I am hoping this is not "Yet Another Post about BI on Hadoop", let's see what you think.
Before we delve into rethinking BI on Hadoop, I would like to ask something to the reader. What is the first thing that comes to your mind when thinking about Business Intelligence (BI)?
My gut feeling - based on experience and assuming the audience have some exposure to the term - is that a high percentage of people would have thought about DWH, SQL, RDBMS, followed by Tableau and Qlikview. It just so happens that the standard description of Business Intelligence in Wikipedia does not mention any of these!
The point I am making is that we all have some biased views resulting from our exposure to what we hear, learn, adapt and forget. My hope is that in the following sections of this article I will get you to rethink what we know about BI and more precisely, the scope for Hadoop/Big Data related technologies to provide business information, which I believe is the ultimate goal of BI.
Modelling your data to extract business information
There must be a good reason we keep thinking of DWH, SQL and RDBMS when considering BI. These technologies have been used for decades to represent business information in a concise and efficient way. When storage, memory and computation resources were costly, it was critical to normalise and index data efficiently, minimising costs by reducing duplicate data and avoiding unnecessary computation cycles reading the same or unnecessary details.
Innovations at IBM concerning data modelling by E. F. Codd in 1971 with the Third normal form for OLTP DBs, then Dr Ralph Kimball with his Dimensional Model in DWH presented in his first book "The Data Warehouse Toolkit" back in 1996, cemented data modelling as critical to providing business information. I will follow up on Data Modelling in a future post, where I intend to introduce a number of innovative approaches like Data Vault.
Hadoop - The bulky kid on the block
However BI, like everything else in this fast paced technological world is subject to changes and evolutions. Hadoop appeared originally in 2011 as a platform to crack vasts amounts of Internet data in a simple but efficient way, based on the Google white paper and developed in plain Java at Yahoo; the Map Reduce programming model was a good divide and conquer approach to processing all that clickstream data.
Since then, Hadoop has evolved into a Big Data ecosystem of different features & languages:
- Combining Object-Oriented and Functional Programming with Java, Python and Scala, providing an interpreter for rapid and iterative development;
- Supporting different data flows with Spark (Batch vs. Streaming) including Machine Learning and Graph Analysis;
- Advanced SQL query engines for Big Data;
- Combining data workloads for batch and streaming with Kafka, HDFS and Kudu.

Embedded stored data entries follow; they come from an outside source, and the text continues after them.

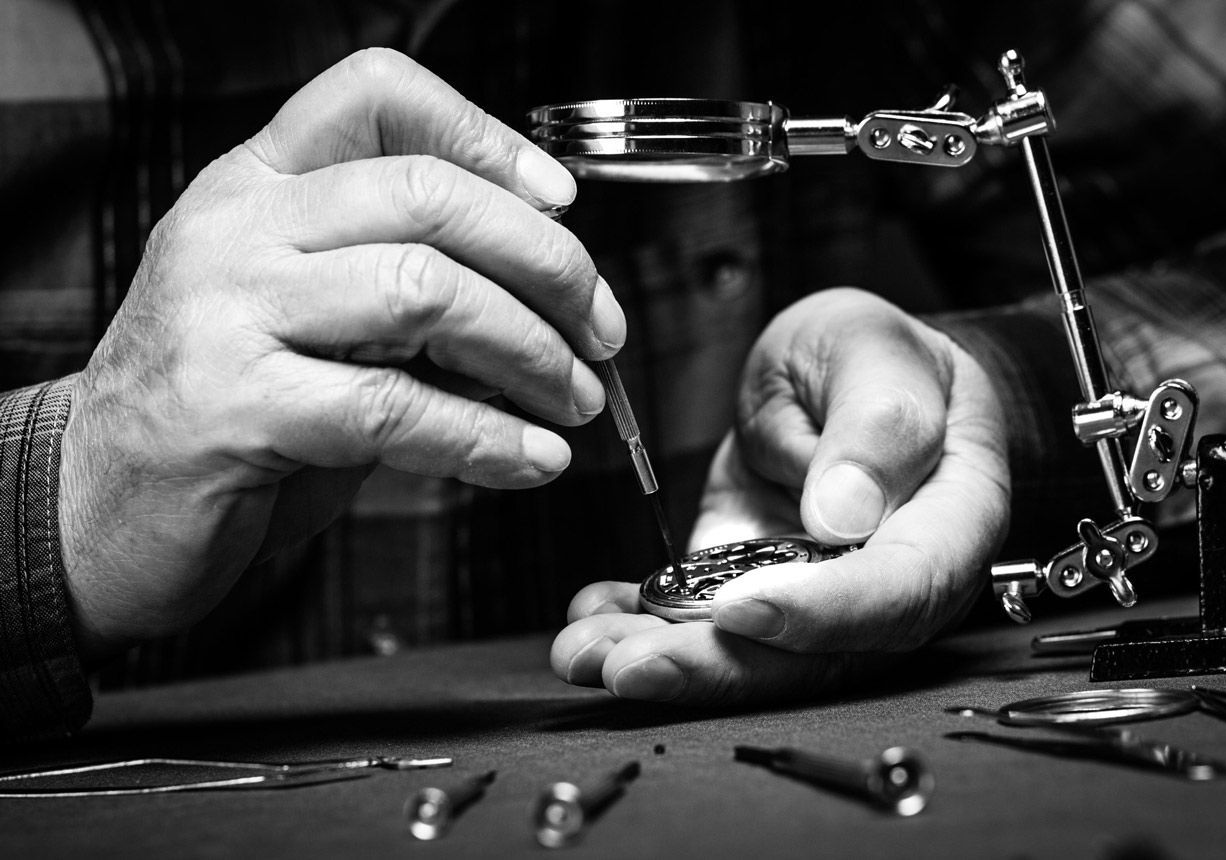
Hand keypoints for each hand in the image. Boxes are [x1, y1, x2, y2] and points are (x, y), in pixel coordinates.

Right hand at [59, 49, 624, 661]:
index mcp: (257, 185)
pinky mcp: (233, 407)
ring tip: (577, 401)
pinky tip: (533, 459)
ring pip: (427, 295)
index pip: (377, 97)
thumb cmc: (229, 406)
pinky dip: (488, 438)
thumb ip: (398, 278)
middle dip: (549, 265)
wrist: (101, 504)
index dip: (488, 138)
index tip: (562, 205)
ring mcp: (226, 312)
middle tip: (601, 331)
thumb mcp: (306, 313)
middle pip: (431, 198)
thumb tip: (547, 288)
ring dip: (532, 354)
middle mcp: (237, 228)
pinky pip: (396, 409)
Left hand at [551, 288, 1008, 704]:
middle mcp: (882, 583)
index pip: (899, 590)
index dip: (822, 614)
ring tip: (581, 652)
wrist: (839, 374)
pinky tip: (591, 615)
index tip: (742, 610)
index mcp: (947, 523)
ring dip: (659, 659)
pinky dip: (639, 623)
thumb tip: (844, 514)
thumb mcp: (877, 353)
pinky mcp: (749, 586)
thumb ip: (878, 424)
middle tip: (627, 665)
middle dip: (713, 666)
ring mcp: (811, 594)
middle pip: (811, 652)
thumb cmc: (876, 358)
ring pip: (744, 651)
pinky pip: (698, 619)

In summary, an ecosystem of technologies and vendor solutions developed on top to cover different needs. Hadoop was not here to replace DWH or other BI solutions but to complement and enrich the way we provide business information.
The Hadoop way for BI
Now that in theory, we have put aside our biased views and we have refreshed ourselves on some fundamental principles about modelling and Hadoop, I would like to share the Hadoop BI use cases which, in my opinion and based on my experience, are the most successful ones:
- DWH augmentation - Either replacing existing ETL workflows or implementing new ones on top of existing DWH implementations, bringing among other things scalability to process big data and cheap archival/staging areas
- COTS solutions based on Hadoop - Highly specialised platforms for accessing and understanding Big Data. Some examples include:
- SQL on Hadoop engines, a.k.a. Massive Parallel Processing (MPP) engines, like:
We will go through some of these topics in future posts, but some core strengths of Hadoop are:
- Hadoop allows the enterprise to augment existing BI tools, bringing Advanced Analytics in the form of Scalable Machine Learning
- It aims to support Predictive and Prescriptive analytics, while the more Descriptive Analytics can remain in existing BI platforms
- It is THE environment to enable iterative exploratory analysis leveraging "Schema-on-Read" with full data access
You may wonder why I omitted terms such as "Data Lakes", "Data Hubs", "Snowflake schemas" and so on, common in BI terminology. I just tried to include the essential bits in this first post about rethinking BI on Hadoop, I will refer to more exotic terms once I delve into some of these areas in future posts.